= Steve Hayes (businessman) =

English businessman

Steve Hayes is an English businessman, and was the owner of Aviva Premiership rugby union side London Wasps.

== Business career ==
Originally a double glazing salesman, Hayes also worked for his father-in-law selling secondary mortgages.

In 1997 with David Cowham he founded loans.co.uk, a Watford headquartered finance broker. Hayes became Chief Executive, expanding the firm to become the UK's then leading finance broker, on an earnings package of £5.5million in 2004/2005. In June 2005, Cowham and Hayes sold loans.co.uk to MBNA for an undisclosed amount, reported to be worth £50million to each partner.

==Club ownership==
===Wycombe Wanderers===
Hayes became a 25% shareholder in Wycombe Wanderers through an initial £250,000 investment in June 2004, when the football club became a plc. He later became managing director.
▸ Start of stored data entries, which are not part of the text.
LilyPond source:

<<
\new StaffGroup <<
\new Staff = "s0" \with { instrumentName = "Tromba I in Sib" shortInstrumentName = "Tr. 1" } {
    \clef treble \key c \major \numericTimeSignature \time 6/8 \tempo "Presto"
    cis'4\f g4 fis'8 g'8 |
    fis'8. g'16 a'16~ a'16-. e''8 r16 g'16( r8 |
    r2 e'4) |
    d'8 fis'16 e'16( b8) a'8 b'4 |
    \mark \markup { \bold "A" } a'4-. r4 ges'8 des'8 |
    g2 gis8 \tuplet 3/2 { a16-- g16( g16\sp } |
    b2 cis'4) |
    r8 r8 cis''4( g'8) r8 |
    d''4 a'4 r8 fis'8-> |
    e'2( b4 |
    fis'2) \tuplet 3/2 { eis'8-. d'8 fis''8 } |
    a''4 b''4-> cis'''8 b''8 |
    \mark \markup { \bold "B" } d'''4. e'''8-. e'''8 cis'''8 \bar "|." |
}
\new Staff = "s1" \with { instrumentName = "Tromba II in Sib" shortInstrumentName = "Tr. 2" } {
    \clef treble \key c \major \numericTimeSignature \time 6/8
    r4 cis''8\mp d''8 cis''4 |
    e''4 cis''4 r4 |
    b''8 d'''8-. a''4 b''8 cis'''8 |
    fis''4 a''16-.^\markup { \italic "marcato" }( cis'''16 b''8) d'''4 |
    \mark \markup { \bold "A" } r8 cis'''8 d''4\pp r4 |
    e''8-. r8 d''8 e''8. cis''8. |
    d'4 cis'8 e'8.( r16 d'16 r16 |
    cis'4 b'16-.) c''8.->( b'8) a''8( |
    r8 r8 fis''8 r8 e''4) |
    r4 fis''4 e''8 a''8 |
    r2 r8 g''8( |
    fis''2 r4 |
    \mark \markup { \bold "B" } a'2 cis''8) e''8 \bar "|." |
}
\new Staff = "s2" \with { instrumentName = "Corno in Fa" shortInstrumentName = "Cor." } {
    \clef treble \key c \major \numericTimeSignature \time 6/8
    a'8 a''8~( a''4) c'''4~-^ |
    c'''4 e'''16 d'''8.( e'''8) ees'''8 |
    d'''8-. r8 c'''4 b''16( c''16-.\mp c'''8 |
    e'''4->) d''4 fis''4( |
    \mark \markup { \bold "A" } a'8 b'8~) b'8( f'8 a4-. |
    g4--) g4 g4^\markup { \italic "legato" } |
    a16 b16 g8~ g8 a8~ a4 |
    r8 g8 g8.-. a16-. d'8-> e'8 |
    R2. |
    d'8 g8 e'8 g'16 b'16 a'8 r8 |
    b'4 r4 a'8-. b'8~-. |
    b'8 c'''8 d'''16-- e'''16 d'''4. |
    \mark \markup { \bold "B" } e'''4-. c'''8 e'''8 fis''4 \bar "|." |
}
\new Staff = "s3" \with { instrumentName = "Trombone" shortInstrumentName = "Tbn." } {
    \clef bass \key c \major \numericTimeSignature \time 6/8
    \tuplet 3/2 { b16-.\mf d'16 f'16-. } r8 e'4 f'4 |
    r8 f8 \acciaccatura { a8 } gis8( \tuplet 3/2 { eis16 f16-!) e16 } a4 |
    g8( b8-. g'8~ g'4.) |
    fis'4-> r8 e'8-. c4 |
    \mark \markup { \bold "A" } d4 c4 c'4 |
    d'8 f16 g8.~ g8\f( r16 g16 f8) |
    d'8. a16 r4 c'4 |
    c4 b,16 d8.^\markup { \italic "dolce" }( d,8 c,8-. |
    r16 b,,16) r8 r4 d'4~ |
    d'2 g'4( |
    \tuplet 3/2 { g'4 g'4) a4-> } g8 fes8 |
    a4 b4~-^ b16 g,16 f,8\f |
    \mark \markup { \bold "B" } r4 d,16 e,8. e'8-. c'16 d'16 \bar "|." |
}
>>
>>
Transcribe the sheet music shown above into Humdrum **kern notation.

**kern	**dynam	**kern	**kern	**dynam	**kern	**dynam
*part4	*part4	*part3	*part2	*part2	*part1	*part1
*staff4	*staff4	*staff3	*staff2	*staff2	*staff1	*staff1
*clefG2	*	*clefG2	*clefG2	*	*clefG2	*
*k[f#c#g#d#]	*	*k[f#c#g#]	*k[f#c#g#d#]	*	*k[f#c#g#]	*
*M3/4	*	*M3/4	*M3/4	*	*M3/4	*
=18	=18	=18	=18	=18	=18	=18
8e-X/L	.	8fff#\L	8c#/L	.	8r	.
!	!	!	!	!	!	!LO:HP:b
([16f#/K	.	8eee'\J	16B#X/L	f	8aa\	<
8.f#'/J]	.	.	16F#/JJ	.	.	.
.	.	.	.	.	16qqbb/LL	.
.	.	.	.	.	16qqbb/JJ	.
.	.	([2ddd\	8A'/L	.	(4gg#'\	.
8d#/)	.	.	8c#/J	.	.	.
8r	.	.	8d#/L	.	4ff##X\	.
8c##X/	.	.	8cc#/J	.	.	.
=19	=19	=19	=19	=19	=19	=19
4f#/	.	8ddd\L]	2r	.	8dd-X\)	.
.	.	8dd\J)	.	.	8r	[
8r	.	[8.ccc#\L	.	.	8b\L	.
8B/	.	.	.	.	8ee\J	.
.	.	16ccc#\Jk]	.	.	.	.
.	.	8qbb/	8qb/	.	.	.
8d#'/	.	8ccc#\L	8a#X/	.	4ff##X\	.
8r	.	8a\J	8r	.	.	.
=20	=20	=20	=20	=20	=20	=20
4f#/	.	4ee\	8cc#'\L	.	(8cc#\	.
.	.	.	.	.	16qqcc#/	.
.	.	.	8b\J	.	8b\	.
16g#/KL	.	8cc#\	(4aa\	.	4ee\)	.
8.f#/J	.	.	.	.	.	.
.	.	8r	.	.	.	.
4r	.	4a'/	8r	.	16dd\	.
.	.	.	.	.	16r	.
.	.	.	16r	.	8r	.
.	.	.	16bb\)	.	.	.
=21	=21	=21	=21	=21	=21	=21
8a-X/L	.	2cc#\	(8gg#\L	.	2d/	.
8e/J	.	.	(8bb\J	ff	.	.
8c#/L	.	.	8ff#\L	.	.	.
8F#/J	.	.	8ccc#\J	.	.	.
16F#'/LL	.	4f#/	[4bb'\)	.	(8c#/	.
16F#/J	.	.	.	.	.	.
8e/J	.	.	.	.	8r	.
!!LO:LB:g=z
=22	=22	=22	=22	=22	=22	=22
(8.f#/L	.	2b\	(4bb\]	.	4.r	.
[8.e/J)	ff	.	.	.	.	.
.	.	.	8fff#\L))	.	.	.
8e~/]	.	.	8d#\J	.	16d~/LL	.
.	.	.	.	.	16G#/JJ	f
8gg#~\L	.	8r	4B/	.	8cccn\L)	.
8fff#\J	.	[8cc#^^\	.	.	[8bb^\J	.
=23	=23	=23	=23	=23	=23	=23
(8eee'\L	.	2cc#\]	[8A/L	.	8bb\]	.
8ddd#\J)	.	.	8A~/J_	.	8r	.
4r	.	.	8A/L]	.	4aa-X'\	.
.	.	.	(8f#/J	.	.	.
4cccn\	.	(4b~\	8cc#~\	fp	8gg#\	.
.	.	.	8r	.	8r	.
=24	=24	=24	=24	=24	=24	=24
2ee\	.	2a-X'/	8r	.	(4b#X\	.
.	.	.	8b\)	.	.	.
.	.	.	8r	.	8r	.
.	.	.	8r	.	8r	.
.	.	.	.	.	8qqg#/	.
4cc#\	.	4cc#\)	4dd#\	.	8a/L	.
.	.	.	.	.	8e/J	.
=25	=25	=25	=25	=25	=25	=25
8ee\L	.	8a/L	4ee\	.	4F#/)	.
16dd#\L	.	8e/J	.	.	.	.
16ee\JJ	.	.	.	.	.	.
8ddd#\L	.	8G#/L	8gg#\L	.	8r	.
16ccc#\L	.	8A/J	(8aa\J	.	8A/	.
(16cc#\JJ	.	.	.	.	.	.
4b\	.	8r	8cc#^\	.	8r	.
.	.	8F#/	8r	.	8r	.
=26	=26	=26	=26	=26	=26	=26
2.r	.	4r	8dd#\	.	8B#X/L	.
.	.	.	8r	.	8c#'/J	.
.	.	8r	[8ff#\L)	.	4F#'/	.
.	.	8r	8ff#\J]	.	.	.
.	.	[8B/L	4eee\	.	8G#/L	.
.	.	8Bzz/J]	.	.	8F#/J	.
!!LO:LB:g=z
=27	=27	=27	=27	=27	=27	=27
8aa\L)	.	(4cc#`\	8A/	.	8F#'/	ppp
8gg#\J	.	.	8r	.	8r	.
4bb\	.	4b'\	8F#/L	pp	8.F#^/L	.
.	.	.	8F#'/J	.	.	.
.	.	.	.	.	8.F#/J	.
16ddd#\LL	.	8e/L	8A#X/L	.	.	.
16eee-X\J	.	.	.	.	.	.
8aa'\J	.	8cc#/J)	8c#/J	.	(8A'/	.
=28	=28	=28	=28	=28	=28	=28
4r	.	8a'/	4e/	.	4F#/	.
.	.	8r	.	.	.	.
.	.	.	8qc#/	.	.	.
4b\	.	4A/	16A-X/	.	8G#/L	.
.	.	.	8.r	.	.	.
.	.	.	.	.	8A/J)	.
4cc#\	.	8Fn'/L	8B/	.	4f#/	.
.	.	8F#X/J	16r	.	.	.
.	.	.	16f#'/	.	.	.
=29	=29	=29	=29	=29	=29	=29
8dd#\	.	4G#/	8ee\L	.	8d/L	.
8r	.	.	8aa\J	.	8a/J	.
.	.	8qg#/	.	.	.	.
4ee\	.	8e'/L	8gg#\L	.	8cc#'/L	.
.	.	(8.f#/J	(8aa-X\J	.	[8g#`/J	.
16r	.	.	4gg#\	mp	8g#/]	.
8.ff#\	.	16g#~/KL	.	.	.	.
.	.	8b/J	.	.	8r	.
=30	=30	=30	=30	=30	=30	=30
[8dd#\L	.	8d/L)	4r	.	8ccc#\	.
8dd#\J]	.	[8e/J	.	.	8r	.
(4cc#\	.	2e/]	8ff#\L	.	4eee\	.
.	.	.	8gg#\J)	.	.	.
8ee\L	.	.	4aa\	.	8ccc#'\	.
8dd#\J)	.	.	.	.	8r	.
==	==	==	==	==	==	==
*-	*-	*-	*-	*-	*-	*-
In July 2009, following a shareholders' meeting, he took full ownership of Wycombe Wanderers, in the process writing off £3m of the club's debt to him in exchange for shares. In June 2012 the Wycombe Wanderers Trust bought the club from Steve Hayes.

===London Wasps===
Hayes bought an 11.6% stake in London Wasps Holdings Ltd in August 2007, and became chairman of Lawrence Dallaglio's benefit committee. In December 2008, Hayes bought Chrysalis Records founder Chris Wright's controlling interest and John O'Connell's shareholding in London Wasps to take complete control.

In June 2012, a consortium led by former London Wasps player Ken Moss purchased the rugby club from Hayes.